On the Mechanism for the Extremely Efficient Sensitization of Yb3+ Luminescence in CsPbCl3 Nanocrystals

摘要： Rare earth (RE3+) doped inorganic CsPbX3 (X=Cl or Cl/Br) nanocrystals have been presented as promising materials for applications in solar-energy-conversion technology. An extremely efficient sensitization of Yb3+ luminescence in CsPbCl3 nanoparticles (NCs) was very recently demonstrated where quantum cutting is responsible for photoluminescence quantum yields over 100% (T. J. Milstein, et al., Nano Letters 2018, 18, 3792). In the present work, based on cubic phase of inorganic perovskite, we seek atom-level-insight into the basic mechanisms behind these observations in order to boost the further development of RE3+ doped CsPbX3 NCs for optoelectronics. In our calculations of cubic crystal structure, we do not find any energy level formed in the middle of the band gap, which disfavors a mechanism of step-wise energy transfer from the perovskite host to two Yb3+ ions.
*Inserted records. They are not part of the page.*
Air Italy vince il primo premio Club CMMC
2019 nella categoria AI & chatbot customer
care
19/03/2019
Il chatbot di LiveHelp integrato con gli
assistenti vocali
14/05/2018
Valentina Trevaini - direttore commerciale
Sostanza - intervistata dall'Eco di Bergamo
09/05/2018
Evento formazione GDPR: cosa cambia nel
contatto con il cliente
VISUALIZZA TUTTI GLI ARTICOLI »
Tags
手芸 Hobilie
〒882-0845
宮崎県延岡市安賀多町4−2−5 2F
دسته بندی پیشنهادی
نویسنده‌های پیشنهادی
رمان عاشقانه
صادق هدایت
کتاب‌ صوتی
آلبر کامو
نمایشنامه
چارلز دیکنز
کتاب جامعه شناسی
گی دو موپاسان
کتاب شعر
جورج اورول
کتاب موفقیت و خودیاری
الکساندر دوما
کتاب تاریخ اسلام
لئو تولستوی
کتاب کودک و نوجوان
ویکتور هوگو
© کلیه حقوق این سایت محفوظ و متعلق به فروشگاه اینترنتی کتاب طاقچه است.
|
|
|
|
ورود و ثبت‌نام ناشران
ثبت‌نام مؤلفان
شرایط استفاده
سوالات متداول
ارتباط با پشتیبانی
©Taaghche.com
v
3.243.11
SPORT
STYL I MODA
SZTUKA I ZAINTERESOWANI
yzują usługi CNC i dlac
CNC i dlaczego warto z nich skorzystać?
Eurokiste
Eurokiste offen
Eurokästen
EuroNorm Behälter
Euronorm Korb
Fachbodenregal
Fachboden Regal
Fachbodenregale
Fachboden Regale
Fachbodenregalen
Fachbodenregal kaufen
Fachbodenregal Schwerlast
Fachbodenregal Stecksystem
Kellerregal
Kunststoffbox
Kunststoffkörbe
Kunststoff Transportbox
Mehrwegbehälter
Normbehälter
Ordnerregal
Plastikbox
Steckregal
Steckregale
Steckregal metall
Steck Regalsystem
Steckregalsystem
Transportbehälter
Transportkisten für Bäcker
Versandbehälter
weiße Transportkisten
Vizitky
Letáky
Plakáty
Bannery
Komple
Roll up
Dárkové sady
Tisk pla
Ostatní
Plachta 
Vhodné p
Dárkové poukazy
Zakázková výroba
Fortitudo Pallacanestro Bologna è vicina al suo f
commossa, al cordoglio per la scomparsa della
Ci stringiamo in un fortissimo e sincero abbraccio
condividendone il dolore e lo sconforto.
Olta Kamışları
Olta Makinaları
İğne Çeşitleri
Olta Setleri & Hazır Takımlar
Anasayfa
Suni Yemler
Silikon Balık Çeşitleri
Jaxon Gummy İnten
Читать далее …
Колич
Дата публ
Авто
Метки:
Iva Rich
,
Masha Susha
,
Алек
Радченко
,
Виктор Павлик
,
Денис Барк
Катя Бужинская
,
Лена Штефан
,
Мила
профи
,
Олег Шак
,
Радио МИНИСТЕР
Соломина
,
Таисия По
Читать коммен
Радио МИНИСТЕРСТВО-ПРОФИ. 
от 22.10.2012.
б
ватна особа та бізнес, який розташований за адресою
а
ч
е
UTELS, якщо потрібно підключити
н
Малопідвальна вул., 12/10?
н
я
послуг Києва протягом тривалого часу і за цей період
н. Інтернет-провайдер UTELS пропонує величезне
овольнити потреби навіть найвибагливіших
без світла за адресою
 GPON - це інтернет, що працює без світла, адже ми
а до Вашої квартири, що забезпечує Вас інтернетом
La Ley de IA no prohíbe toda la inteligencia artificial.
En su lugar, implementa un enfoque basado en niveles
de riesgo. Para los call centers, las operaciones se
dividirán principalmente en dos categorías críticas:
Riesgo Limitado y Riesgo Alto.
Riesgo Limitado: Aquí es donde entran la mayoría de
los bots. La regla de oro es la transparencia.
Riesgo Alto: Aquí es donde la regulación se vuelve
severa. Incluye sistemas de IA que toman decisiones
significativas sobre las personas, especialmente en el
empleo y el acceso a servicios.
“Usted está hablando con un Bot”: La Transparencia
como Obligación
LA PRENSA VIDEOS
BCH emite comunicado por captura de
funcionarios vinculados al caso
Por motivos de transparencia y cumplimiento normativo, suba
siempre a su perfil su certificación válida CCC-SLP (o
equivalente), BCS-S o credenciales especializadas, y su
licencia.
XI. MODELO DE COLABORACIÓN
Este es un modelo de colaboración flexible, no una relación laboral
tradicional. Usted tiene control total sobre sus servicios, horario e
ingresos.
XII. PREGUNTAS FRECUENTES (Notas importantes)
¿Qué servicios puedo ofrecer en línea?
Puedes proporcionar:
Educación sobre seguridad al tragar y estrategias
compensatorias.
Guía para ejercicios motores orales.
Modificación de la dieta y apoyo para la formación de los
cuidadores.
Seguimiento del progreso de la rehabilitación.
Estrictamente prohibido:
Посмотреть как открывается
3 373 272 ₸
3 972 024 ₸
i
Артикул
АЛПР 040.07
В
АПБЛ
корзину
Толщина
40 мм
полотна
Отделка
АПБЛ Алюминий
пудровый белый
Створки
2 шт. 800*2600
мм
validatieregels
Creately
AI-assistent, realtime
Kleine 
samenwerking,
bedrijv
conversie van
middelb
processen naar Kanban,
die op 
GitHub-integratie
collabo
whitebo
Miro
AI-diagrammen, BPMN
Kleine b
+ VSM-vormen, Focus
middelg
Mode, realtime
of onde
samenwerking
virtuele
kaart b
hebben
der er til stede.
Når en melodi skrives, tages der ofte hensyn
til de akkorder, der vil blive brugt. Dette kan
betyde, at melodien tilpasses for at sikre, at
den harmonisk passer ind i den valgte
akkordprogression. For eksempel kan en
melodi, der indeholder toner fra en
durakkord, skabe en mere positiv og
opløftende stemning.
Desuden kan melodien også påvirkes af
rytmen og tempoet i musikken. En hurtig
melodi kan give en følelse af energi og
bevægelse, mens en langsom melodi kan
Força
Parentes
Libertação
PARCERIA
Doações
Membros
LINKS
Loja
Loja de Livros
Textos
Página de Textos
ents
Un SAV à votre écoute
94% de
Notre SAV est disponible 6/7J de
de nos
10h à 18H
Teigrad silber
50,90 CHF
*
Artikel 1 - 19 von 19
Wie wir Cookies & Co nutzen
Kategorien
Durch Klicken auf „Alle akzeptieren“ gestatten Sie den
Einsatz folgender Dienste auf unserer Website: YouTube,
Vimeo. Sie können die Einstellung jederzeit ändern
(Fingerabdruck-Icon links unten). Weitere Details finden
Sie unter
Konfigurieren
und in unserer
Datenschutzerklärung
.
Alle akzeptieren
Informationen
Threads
Our work indicates that the configuration with 'right-angle' Yb3+-VPb-Yb3+ couple are most likely to form in Yb3+-doped CsPbCl3. Associated with this 'right-angle' couple, the 'right-angle' Pb atom with trapped excited states would localize the photogenerated electrons and could act as the energy donor in a quantum cutting process, which achieves simultaneous sensitization of two neighboring Yb3+ ions.